• Kim’s Dream
  • Orlando R. Ravanera

The Cooperative Development Authority together with the 18,581 cooperatives throughout the country is strongly opposing the exclusion of cooperatives from rice importation We have come together with a firm collective intent and belief as pronounced in Sec. 15, Article 12 of the 1987 Constitution that the “State shall promote the viability and growth of cooperatives as instruments of equity, social justice and economic development.”  Thus, we now stand as one cooperative movement to firmly oppose the systems and structures of oppression that have all these years imprisoned the peasantry from the quagmire of poverty, social injustice and inequities.

Aptly called the “backbone” of the nation, yet, they have no strength as their daily life is characterized by so much inequity and social injustice. Yes, they do the back-breaking job of farming and have aged beyond their years, yet, they have not profited from farming. They till the land not their own and if they do, they do not control the mode of production, more so, of marketing their products. They don’t even have seeds as these have to be bought from big agri-business corporations, and so are the fertilizers. Chemical fertilizers are bought in Ukraine at only P50 per bag (Ammonium Sulfate), yet, when these reach the farmers in Mindanao, it is already sold to them at P1,500 to P2,000 pesos per bag.

The Philippines is an agricultural country; any short or long term development can be won or lost through agriculture. But who controls? Who decides? Who Profits? Apparently, not the Filipino farmers but big corporations based on an insane ideology called corporate globalization! While the Philippines is producing high value crops, i.e., pineapple, banana, palm oil, etc. to satisfy the consumerist lifestyle of the people in the Northern Countries, we cannot even produce the basic staples for our people, i.e., rice and milk. Our choicest of lands are controlled by global corporations, that have transformed our lands into vast plantations using chemicals heavily, many of which are already banned in other countries. Are you still wondering why many are dying of cancer?  Perhaps it is about time to subject Philippine agriculture to some reflection and conscienticized analysis!

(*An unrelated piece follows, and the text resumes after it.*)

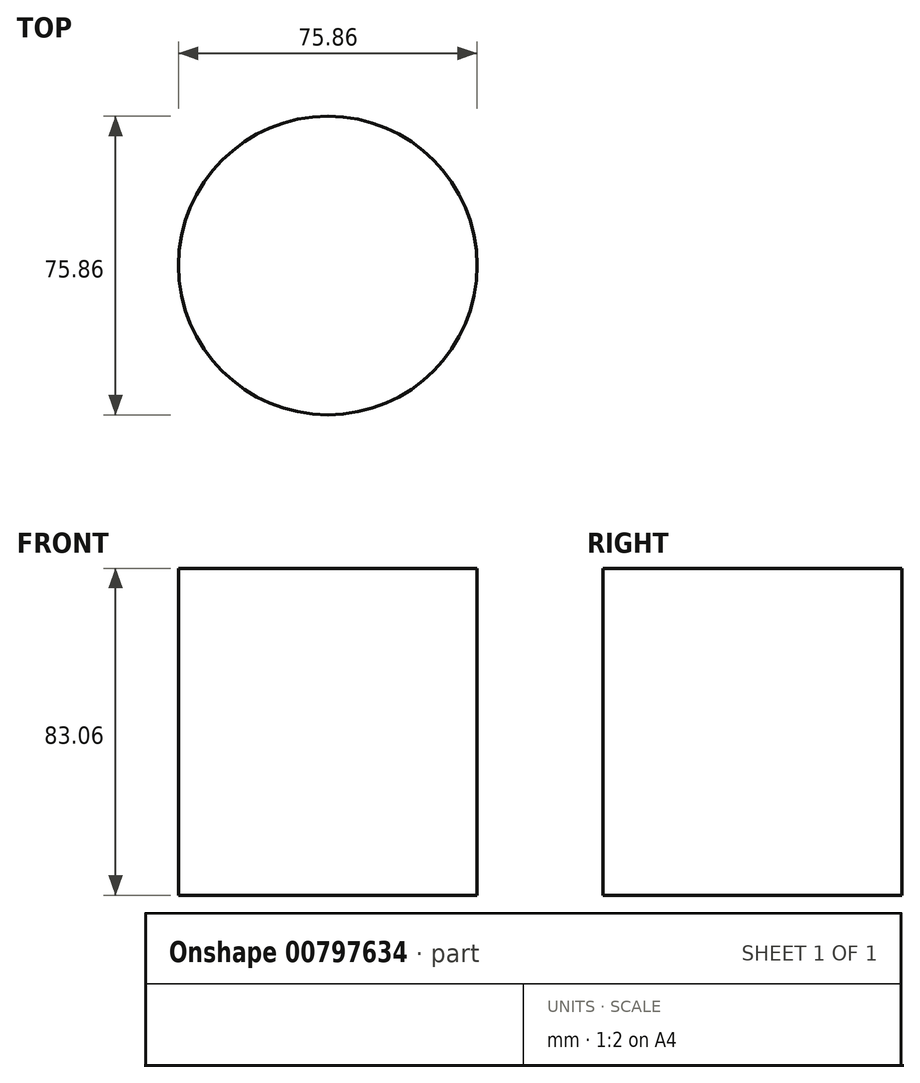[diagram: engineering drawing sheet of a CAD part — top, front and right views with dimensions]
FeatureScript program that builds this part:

While our farmers are producing rice at P13 to P15 per kilogram, yet we allowed the entry of cheap rice which is sold in our country at only P10 per kilogram because the farmers in Vietnam and Thailand had lowered down the production cost of rice to only P5 per kilogram. This was so because after the signing of the AFTA in 1997 in Cebu, no less than the King of Thailand took off his crown and robe and worked with the Thai farmers, telling them not to use chemical fertilizer as such kills the integrity of the soil. If possible, the King said, not to use tractors as the emissions contribute to climate change. He encouraged them to use carabaos because the wastes of the carabaos will fertilize the soil.  While this had happened in other countries in Asia, the Filipino farmers have all these years been tied up to a kind of farming where everyone is benefiting, i.e., the fertilizer and seed dealers, the compradors, the usurers – but not those who are doing the back breaking job of farming under the excruciating heat of the sun – the poor farmers!

Not only have these corporations have massive rakings through rice tarrification. Presently, the corn farmers are now in horrible dilemma as there is now  the massive entry of cheap corn substitutes such as wheat feeds that have brought down the price of corn to just P8 to P9 per kilogram.  Such is a big debacle as the millions of corn farmers are producing corn at P11.50 per kilogram.  Suicides, desperation, hunger and anger are now the common scenario in the rural areas.  Again, the insane ideology called corporate globalization has done so much damage in the life of the Filipino farmers who are now leaving farming as 4 of 5 farmers, especially the young ones, are leaving farming, going to the urban centers to work as janitors, drivers, waiters or dancers highly congesting the cities.

Today, our poor farmers who are now harnessing their collective power through their cooperatives are wondering why they are now excluded from importation of rice.  Yes, they are the ones feeding the nation, thus, when there is not enough supply of rice, they should be the ones to import as their collective power through their federations have made them financially capable to do so! What rice smuggling are they talking about? That could have never happened if the CDA’s requirements were just simply followed!!

A deeper analysis will tell us that when the economic dictatorship of rice cartel is grafted onto representative, electoral democracy, a toxic growth of religious fundamentalism and right-wing extremism is the result.  Thus, corporate globalization leads not just to the death of democracy but to the democracy of death in which exclusion, inequity and social injustice are brought to new heights.

As the Cooperative Development Authority is mandated by the highest law of the land “to promote the viability of cooperatives as instruments of equity, social justice and economic development,” we are therefore opposing the exclusion of cooperatives on rice importation! Punish the guilty ones who have connived with unscrupulous rice traders especially those using the tax exemption of cooperatives.  Many of these coops have already been delisted, dissolved and cancelled.  But allow those whom the CDA has endorsed which have been issued the Special Certificate of Good Standing by our office.

The CDA and the Cooperative movement have therefore come together with a firm collective intent to oppose such great social injustice to the Filipino farmers!